Endpoint Redefinition: Changing the diffusion target from "pure noise" to "another observation" is the most significant innovation. By transporting residuals between two degraded versions, thousands of steps are compressed to 5.
Cross-modal Detail Prior: The use of HR-MSI glass to modulate noise is a simple yet effective way to reallocate noise energy to high-frequency regions, acting as a "detail attention prior" without extra parameters.
Decoupled Conditional Diffusion: The dual-branch architecture that physically separates "noise distribution learning" from "structural prior learning" is a reusable design pattern for conditional diffusion.

Limitations & Future Work¶

Generalization: The authors acknowledge that cross-sensor and cross-scene generalization remains a challenge.
Synthetic Data: Experiments were conducted on synthetic data (Gaussian blur + Bicubic downsampling). The performance on real-world sensors with complex degradations remains to be seen.
Noise Concentration Risk: Edge-aware noise assumes edge consistency between HR-MSI and HR-HSI. If the modalities are misaligned or the MSI is noisy, the modulation might concentrate noise in the wrong regions.

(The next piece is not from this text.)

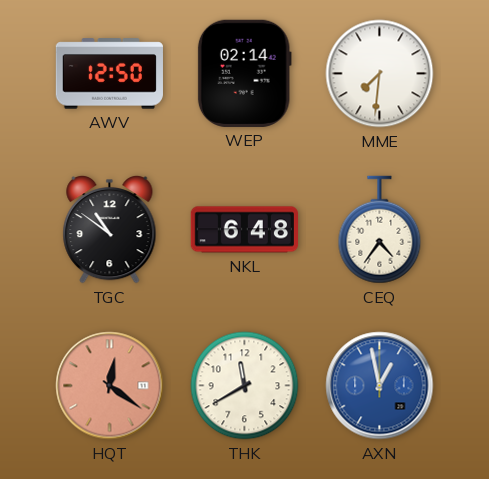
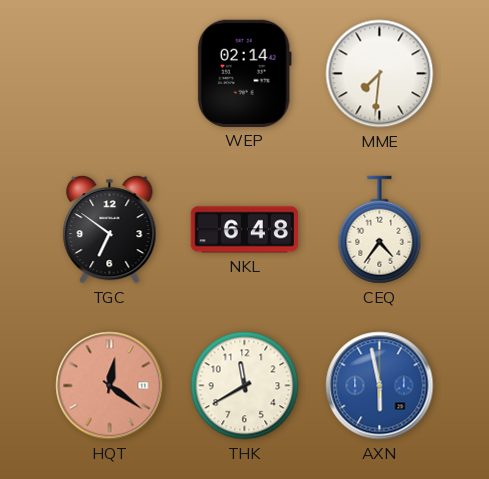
AWV: 12:50 -> none
TGC: 10:51 -> 6:51
AXN: 12:58 -> 5:58
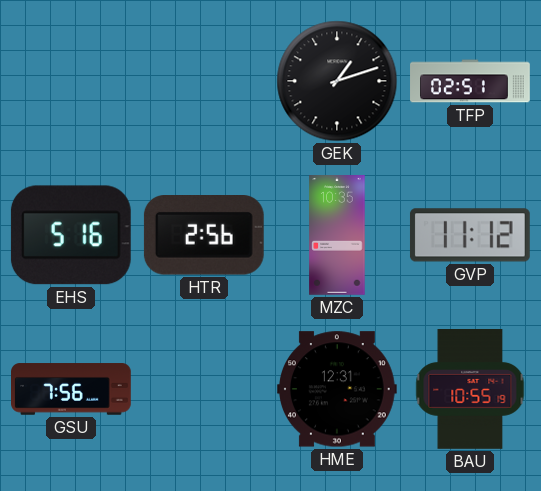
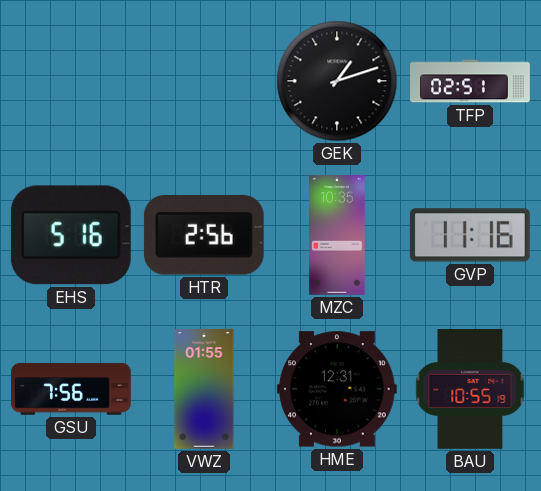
GVP: 11:12 -> 11:16
VWZ: none -> 01:55
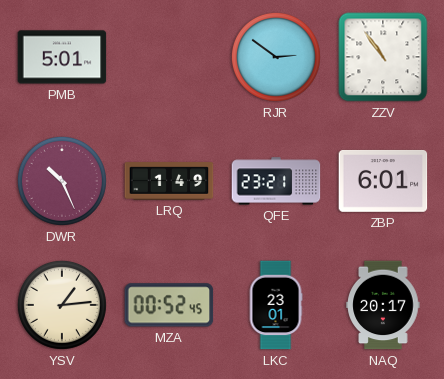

vs. ResShift: ResShift uses unimodal residuals for natural image SR. EMR-Diff extends this to multimodal fusion, encoding both spatial and spectral losses, resulting in a 0.82 dB improvement over the unimodal approach.
vs. Standard HSI Diffusion: Methods like DDPM require massive sampling steps. EMR-Diff achieves higher quality with only 5 steps through residual transport and edge noise.
vs. Supervised Fusion (DSPNet/DHIF): While these regression-based methods are fast, they lack generative detail completion. EMR-Diff combines deterministic priors with generative refinement, typically improving PSNR by 0.2~0.6 dB.

Rating¶

Novelty: ⭐⭐⭐⭐ Multimodal residual diffusion and cross-modal edge modulation are well-tailored for HSI tasks.
Experimental Thoroughness: ⭐⭐⭐⭐ Extensive comparison on three datasets and six ablation groups, though limited to synthetic degradations.
Writing Quality: ⭐⭐⭐⭐ Clear structure connecting specific pain points to modules.
Value: ⭐⭐⭐⭐ High-quality 5-step HSI SR; the residual-endpoint concept is highly applicable to other paired restoration tasks.